Federal agencies are starting to catch up to the risks posed by cloud computing. This is sure to stimulate compliance IT projects at financial institutions. A premium will be placed on data that's in flight, or traveling the vulnerable path between banks and third parties.
CipherCloud , whose clients include two of the five largest U.S. banks, late this week debuted a new product called CipherCloud Connect AnyApp. The product is designed to encrypt data in transit, in use or at rest for public and private cloud applications — including infrastructure-as-as-service (IaaS), software-as-a-service (SaaS) and platform-as-a-service (PaaS). IaaS refers to the outsourcing of equipment used to support operations, such as storage and servers. PaaS refers to the leasing of operating systems, storage and network capacity over the internet. SaaS is a software distribution method in which hosted applications are delivered to firms over the web. Each of these methods involves some form of data transfer to a host, which places it under FFIEC's guidance.
"The [FFIEC] guidance is about protecting data from criminals," says Kevin Bocek, a vice president at CipherCloud, adding that, as such, the FFIEC guidance lends itself to layered security measures such as format preserving encryption, a device long used to protect retail payments from hackers and other crooks.
Firms install CipherCloud on their own network to automatically generate encryption keys. The bank or other user specifies the URLs of the public and private cloud applications to be encrypted, and then uses navigation tools to create policies that encrypt one or more fields based on the bank's preference. "The encryption key and the software is run and managed by our customers, only the financial institution has access to the data," says Bocek.

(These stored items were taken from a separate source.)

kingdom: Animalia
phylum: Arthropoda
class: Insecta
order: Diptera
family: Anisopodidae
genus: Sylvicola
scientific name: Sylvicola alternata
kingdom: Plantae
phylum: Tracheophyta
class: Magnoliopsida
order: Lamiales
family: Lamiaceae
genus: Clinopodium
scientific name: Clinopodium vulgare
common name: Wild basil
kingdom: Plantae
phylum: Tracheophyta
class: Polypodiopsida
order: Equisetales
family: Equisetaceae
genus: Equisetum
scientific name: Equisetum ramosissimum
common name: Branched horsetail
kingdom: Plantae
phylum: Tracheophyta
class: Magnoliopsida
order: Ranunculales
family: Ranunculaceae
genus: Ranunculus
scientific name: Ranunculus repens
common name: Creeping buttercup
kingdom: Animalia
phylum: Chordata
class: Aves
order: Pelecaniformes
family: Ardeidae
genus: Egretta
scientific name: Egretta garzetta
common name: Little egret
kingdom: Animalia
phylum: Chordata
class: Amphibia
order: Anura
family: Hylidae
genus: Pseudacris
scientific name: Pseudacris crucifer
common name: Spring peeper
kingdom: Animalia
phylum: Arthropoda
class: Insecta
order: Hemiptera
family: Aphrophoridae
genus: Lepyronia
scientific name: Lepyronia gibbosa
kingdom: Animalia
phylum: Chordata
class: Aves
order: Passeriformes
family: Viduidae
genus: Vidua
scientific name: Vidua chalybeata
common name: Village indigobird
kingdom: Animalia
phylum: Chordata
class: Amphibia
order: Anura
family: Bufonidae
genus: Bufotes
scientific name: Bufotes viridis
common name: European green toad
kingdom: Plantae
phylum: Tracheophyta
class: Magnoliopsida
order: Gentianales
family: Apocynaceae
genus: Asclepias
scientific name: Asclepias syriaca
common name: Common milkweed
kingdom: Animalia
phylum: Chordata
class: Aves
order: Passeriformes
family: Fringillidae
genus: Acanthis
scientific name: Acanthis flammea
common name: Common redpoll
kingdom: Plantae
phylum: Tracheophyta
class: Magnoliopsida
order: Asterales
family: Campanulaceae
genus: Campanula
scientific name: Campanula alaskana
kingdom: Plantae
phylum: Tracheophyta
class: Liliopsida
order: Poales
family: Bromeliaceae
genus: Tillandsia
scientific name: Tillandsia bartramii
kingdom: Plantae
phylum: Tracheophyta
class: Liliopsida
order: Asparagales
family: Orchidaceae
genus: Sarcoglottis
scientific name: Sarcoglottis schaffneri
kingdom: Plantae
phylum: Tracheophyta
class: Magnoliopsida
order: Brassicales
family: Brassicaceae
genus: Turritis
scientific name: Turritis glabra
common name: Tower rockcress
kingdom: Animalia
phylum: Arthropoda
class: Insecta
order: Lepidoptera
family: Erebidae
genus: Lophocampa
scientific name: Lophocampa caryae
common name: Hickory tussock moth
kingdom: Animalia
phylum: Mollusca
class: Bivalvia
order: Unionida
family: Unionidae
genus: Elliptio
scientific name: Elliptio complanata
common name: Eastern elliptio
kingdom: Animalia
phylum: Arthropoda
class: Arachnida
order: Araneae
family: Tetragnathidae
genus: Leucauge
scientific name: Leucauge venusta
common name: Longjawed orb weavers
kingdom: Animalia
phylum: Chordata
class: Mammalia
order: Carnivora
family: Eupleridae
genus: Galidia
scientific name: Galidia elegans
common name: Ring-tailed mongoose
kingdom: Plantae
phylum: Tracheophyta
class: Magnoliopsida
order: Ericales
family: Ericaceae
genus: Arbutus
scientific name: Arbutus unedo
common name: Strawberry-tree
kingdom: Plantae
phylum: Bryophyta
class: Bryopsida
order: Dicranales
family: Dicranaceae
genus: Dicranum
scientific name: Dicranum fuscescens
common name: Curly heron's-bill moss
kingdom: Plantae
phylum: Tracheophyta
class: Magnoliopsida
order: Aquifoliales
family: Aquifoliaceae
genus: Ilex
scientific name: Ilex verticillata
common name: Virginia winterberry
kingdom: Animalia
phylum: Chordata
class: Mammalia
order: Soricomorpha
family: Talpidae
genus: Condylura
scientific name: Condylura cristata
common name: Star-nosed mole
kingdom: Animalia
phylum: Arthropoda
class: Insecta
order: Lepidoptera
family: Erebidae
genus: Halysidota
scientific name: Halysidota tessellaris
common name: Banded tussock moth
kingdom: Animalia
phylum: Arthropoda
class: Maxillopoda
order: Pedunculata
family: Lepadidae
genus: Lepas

Once the policy is enabled, data is automatically encrypted or tokenized (meaning the data identifiers are turned into dummy text that in theory can't be used by crooks) using a format preserving technique. The encrypted data field is of the same size and form as the "real" data. That's designed to make the encryption process easier since the systems handling the data don't have to be retrofitted to handle the encryption characters.
The CipherCloud Platform is designed to secure Salesforce, Force.com, Chatter, Gmail, Office 365 and Amazon AWS cloud initiatives. "An organization can take virtually any public cloud or application that's home grown and start encrypting data," Bocek says.
Cloud computing experts say that as regulators increase scrutiny of cloud safety, compliance tech is sure to follow as vendors chase bank IT dollars.
"I wouldn't doubt that compliance, especially with cloud computing, is an important topic for financial services and government entities. With federal cloud computing emphasis, I would expect that this is a growth area," says Bernard Golden, CEO of Hyperstratus, a cloud computing consultant.
Another firm, Coalfire, just established the VMWare Compliance Lab in Seattle. The facility designs, tests and develops IT security practices and audit guidelines for virtualized computing environments, which are a key part of cloud computing. CoalFire, which is partnering with VMWare (VMW) on the lab, gathers architecture and controls data from VMWare and tests these controls. These tests generate compliance and risk guidance documents for security professionals.
The lab also hosts controls information from products built on the VMWare reference architecture, such as solutions from EMC (EMC), RSA, HP (HP), Symantec (SYMC), McAfee (MFE) and LogRhythm.
Ken Westby, a founding partner at Coalfire, says targeted users will include merchants and other firms in the payment industry, who will use the tests and audits as a way to segment their IT networks, thus removing less data-intensive actions from the scope of Payment Card Industry Standard (PCI DSS) compliance tests. He says other users would include financial institutions looking to comply with FFIEC and Gramm-Leach-Bliley (GLBA) data protection rules; and firms in the healthcare provider and payment industries. "With all of those industries we're seeing the same drivers to leverage virtualization and the cloud to achieve lower costs," he says.